• The records
——————————

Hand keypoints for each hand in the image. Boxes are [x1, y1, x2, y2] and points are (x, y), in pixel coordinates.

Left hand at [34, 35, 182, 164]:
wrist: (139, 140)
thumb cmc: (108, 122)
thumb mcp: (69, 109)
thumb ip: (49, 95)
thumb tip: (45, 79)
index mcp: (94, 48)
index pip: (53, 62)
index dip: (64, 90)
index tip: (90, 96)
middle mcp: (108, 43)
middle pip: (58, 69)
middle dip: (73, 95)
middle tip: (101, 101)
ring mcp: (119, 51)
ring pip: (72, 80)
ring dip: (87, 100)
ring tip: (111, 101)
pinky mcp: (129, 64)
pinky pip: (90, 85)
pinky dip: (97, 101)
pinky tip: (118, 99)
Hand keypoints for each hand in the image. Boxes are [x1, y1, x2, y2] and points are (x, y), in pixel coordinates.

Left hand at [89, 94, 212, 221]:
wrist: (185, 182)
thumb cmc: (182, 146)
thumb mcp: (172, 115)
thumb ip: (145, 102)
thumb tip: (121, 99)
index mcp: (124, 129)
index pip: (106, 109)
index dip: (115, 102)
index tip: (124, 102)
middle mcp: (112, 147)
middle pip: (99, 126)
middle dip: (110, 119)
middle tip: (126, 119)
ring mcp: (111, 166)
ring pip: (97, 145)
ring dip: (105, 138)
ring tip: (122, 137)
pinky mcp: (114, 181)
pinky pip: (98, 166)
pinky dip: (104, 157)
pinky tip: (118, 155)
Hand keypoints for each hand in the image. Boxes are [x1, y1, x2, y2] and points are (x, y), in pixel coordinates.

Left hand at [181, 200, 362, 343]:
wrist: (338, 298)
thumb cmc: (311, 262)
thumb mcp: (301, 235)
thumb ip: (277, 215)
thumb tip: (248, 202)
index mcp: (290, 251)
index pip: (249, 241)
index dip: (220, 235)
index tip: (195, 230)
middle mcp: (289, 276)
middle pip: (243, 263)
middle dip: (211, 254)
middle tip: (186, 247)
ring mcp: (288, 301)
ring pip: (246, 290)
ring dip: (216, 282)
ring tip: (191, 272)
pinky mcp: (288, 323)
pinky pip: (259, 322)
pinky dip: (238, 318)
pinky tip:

——————————

• Required action
Search the data for the string "Left" and copy each line where it appears.

• Written solution
Left hand at [34, 35, 182, 164]:
Left hand at [89, 94, 212, 221]:
Left hand at [181, 200, 362, 343]:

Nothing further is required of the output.